Excerpt
+ + +

Lord Francis Hervey (16 October 1846 – 10 January 1931) was a British barrister and Conservative politician who sat in the House of Commons in two periods between 1874 and 1892.

Background
Hervey was the fourth and youngest son of Frederick Hervey, 2nd Marquess of Bristol and his wife Lady Katherine Isabella Manners, fourth daughter of John Manners, 5th Duke of Rutland. His older brothers were Frederick Hervey, 3rd Marquess of Bristol and Lord Augustus Hervey. He was educated at Eton College, where he won the Newcastle Scholarship, and later Balliol College, Oxford, where he graduated with a Bachelor of Arts in 1869. Hervey was called to the bar by Lincoln's Inn in 1872 and was nominated  an Honorary Fellow of Hertford College, Oxford two years later.

Career
At the 1874 general election Hervey was elected Member of Parliament for Bury St Edmunds and held the seat until 1880. He was elected for the constituency again in 1885 and sat for it until 1892. In the latter year, he was appointed Second Civil Service Commissioner, an office he held until 1907, when he was promoted to First Civil Service Commissioner. Hervey retired from this post in 1909 and maintaining the family's connections with Brighton College, he served as a member of its Council from 1910 to his death. He secured the school a 35-year lease on  of the family's Manor Farm property to serve as playing fields. Hervey was Justice of Peace for Suffolk.

+ + +

Record excerpts
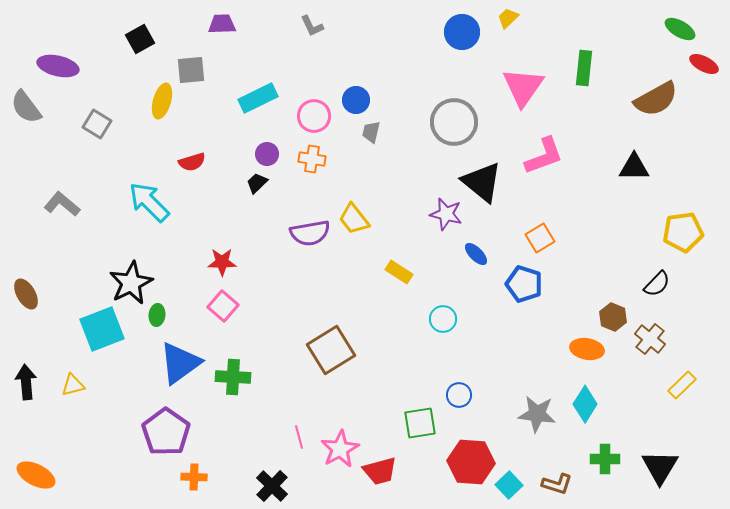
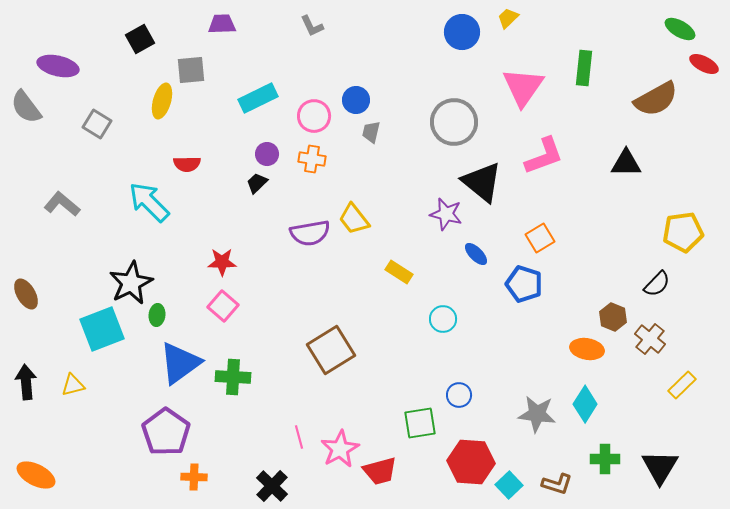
red semicircle at (192, 162): moved 5 px left, 2 px down; rotated 16 degrees clockwise
black triangle at (634, 167): moved 8 px left, 4 px up
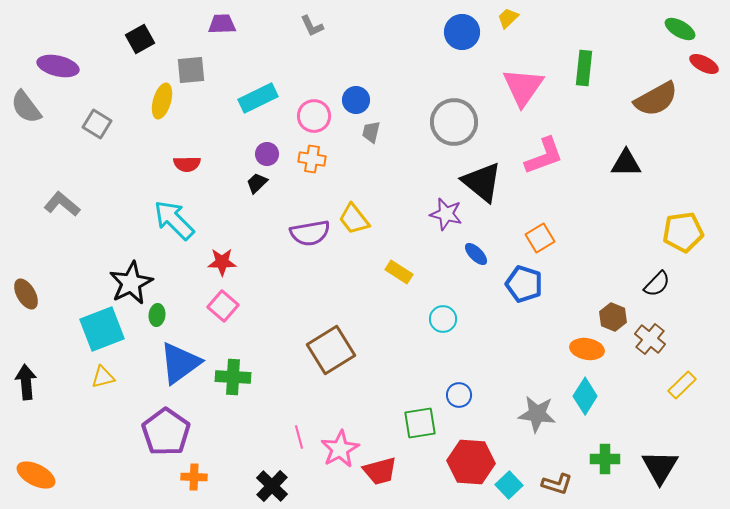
cyan arrow at (149, 202): moved 25 px right, 18 px down
yellow triangle at (73, 385): moved 30 px right, 8 px up
cyan diamond at (585, 404): moved 8 px up
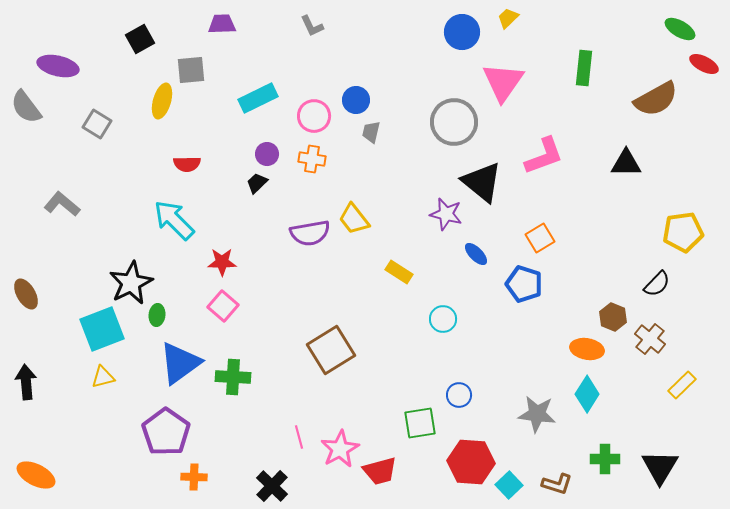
pink triangle at (523, 87): moved 20 px left, 5 px up
cyan diamond at (585, 396): moved 2 px right, 2 px up
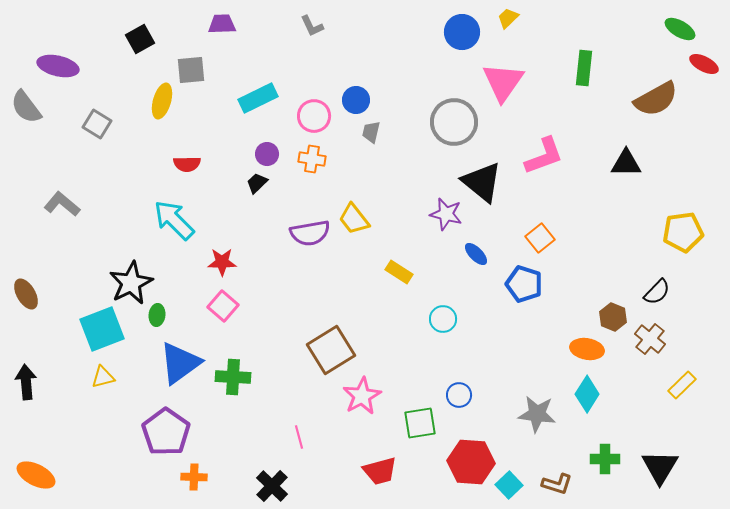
orange square at (540, 238): rotated 8 degrees counterclockwise
black semicircle at (657, 284): moved 8 px down
pink star at (340, 449): moved 22 px right, 53 px up
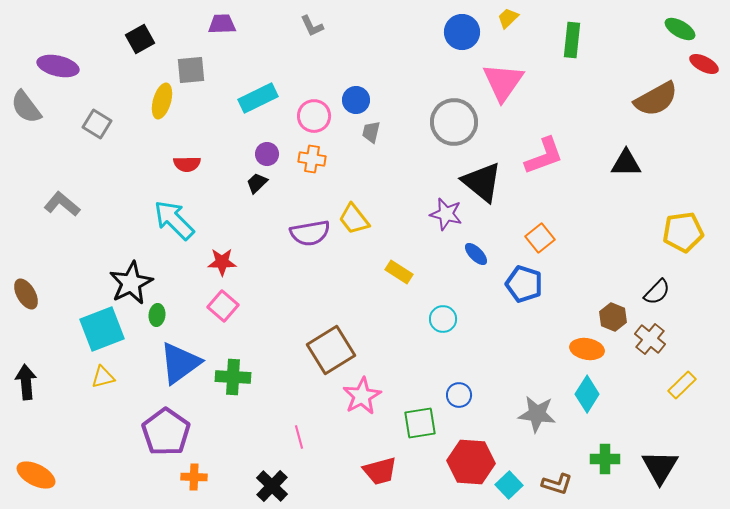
green rectangle at (584, 68): moved 12 px left, 28 px up
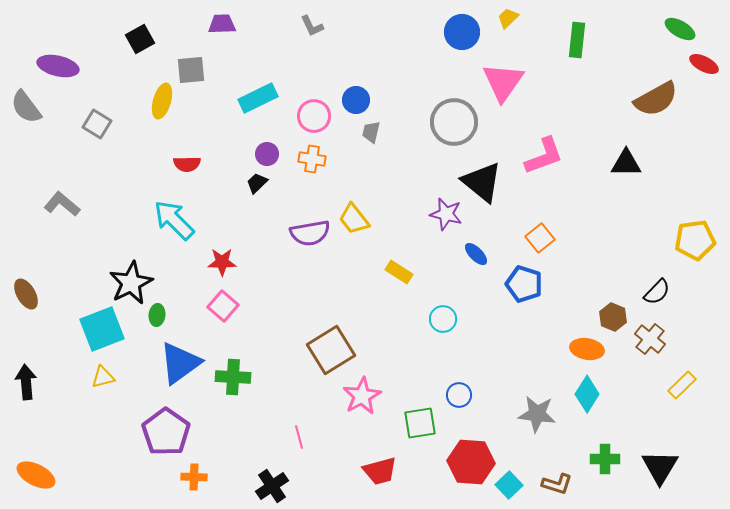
green rectangle at (572, 40): moved 5 px right
yellow pentagon at (683, 232): moved 12 px right, 8 px down
black cross at (272, 486): rotated 12 degrees clockwise
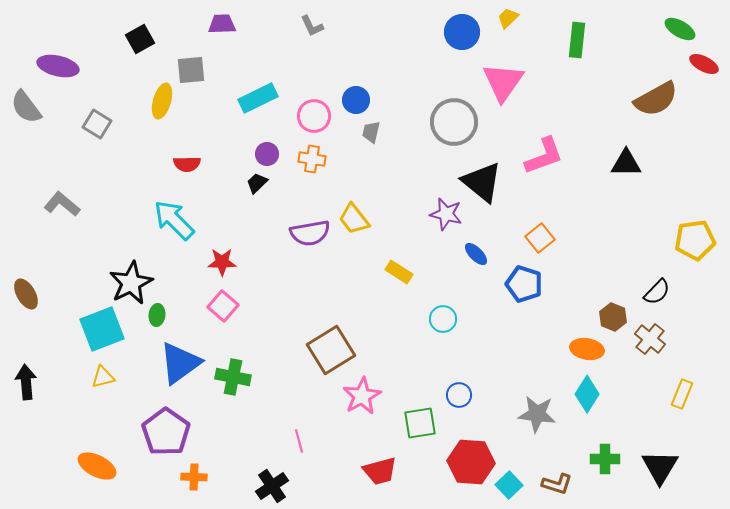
green cross at (233, 377): rotated 8 degrees clockwise
yellow rectangle at (682, 385): moved 9 px down; rotated 24 degrees counterclockwise
pink line at (299, 437): moved 4 px down
orange ellipse at (36, 475): moved 61 px right, 9 px up
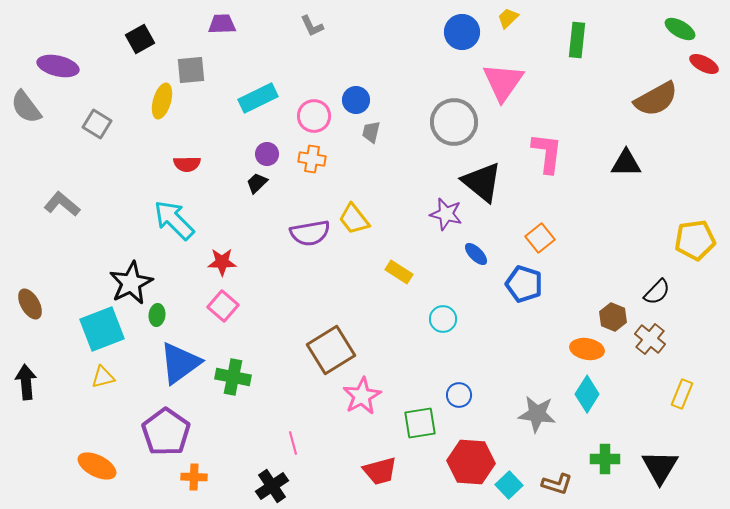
pink L-shape at (544, 156): moved 3 px right, 3 px up; rotated 63 degrees counterclockwise
brown ellipse at (26, 294): moved 4 px right, 10 px down
pink line at (299, 441): moved 6 px left, 2 px down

+ + +

Short exercise
From the biography of Lord Francis Hervey, reproduce word for word the stretch from "Lord Francis Hervey" through "1874 and 1892.".

Exercise solution
Lord Francis Hervey (16 October 1846 – 10 January 1931) was a British barrister and Conservative politician who sat in the House of Commons in two periods between 1874 and 1892.